Supplied entries ▸
·····

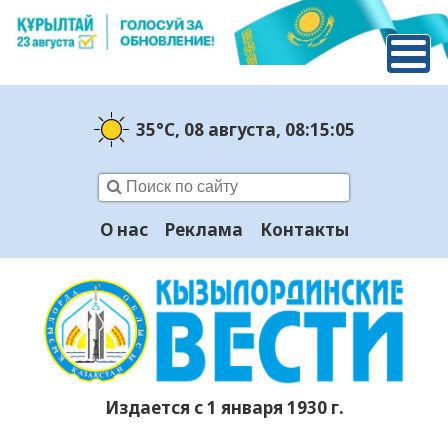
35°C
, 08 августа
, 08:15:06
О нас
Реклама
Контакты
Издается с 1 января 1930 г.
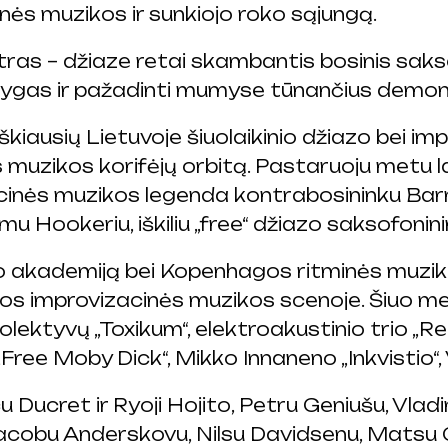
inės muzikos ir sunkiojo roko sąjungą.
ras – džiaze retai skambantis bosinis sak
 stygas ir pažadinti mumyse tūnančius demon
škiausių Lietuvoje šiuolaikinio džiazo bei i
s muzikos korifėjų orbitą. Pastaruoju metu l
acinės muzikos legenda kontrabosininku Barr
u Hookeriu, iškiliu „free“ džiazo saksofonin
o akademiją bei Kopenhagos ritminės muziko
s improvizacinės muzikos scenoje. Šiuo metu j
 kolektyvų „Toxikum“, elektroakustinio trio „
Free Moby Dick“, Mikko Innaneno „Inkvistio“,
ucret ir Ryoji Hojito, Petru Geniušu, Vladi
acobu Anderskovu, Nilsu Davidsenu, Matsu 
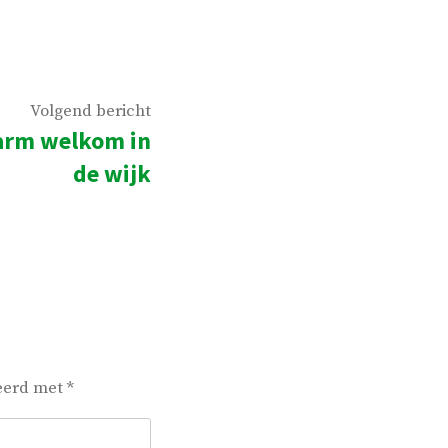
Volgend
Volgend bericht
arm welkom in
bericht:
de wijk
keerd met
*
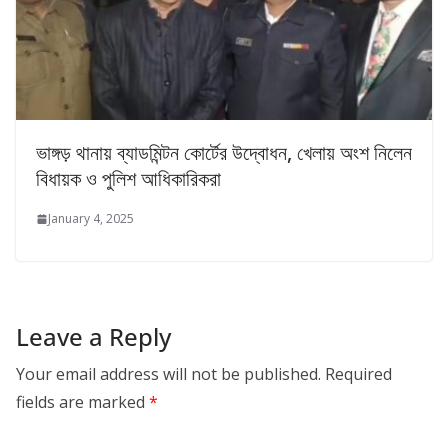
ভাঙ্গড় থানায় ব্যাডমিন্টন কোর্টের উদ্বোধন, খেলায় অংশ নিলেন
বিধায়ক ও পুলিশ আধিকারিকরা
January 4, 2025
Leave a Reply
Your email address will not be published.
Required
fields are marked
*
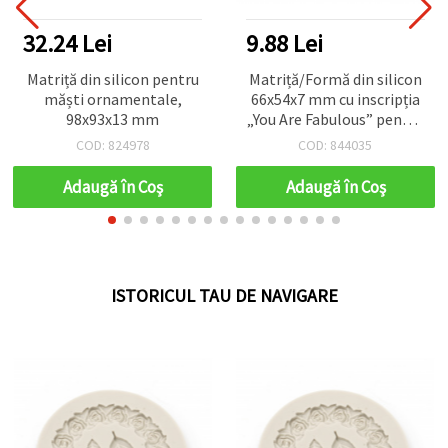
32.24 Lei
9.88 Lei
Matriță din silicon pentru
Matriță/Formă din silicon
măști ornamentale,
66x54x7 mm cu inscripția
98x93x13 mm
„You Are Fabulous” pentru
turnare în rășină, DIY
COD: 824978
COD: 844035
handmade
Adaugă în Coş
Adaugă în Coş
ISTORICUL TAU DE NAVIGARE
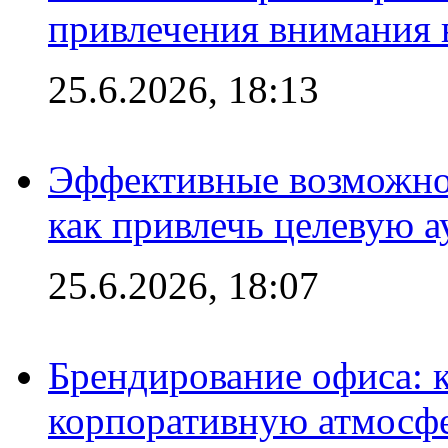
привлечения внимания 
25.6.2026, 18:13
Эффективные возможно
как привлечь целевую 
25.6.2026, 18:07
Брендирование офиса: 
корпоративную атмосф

·····

Activity ▸
Except for the pictures, set down all of the records exactly as they are.

Final answer ▸
35°C
, 08 августа
, 08:15:06
О нас
Реклама
Контакты
Издается с 1 января 1930 г.
inės muzikos ir sunkiojo roko sąjungą.
ras – džiaze retai skambantis bosinis sak
 stygas ir pažadinti mumyse tūnančius demon
škiausių Lietuvoje šiuolaikinio džiazo bei i
s muzikos korifėjų orbitą. Pastaruoju metu l
acinės muzikos legenda kontrabosininku Barr
u Hookeriu, iškiliu „free“ džiazo saksofonin
o akademiją bei Kopenhagos ritminės muziko
s improvizacinės muzikos scenoje. Šiuo metu j
 kolektyvų „Toxikum“, elektroakustinio trio „
Free Moby Dick“, Mikko Innaneno „Inkvistio“,
ucret ir Ryoji Hojito, Petru Geniušu, Vladi
acobu Anderskovu, Nilsu Davidsenu, Matsu 
Volgend
Volgend bericht
arm welkom in
bericht:
de wijk
keerd met
*
ভাঙ্গড় থানায় ব্যাডমিন্টন কোর্টের উদ্বোধন, খেলায় অংশ নিলেন
বিধায়ক ও পুলিশ আধিকারিকরা
January 4, 2025
Leave a Reply
Your email address will not be published.
Required
fields are marked
*
32.24 Lei
9.88 Lei
Matriță din silicon pentru
Matriță/Formă din silicon
măști ornamentale,
66x54x7 mm cu inscripția
98x93x13 mm
„You Are Fabulous” pentru
turnare în rășină, DIY
COD: 824978
COD: 844035
handmade
Adaugă în Coş
Adaugă în Coş
ISTORICUL TAU DE NAVIGARE
привлечения внимания 
25.6.2026, 18:13
Эффективные возможно
как привлечь целевую 
25.6.2026, 18:07
Брендирование офиса: 
корпоративную атмосф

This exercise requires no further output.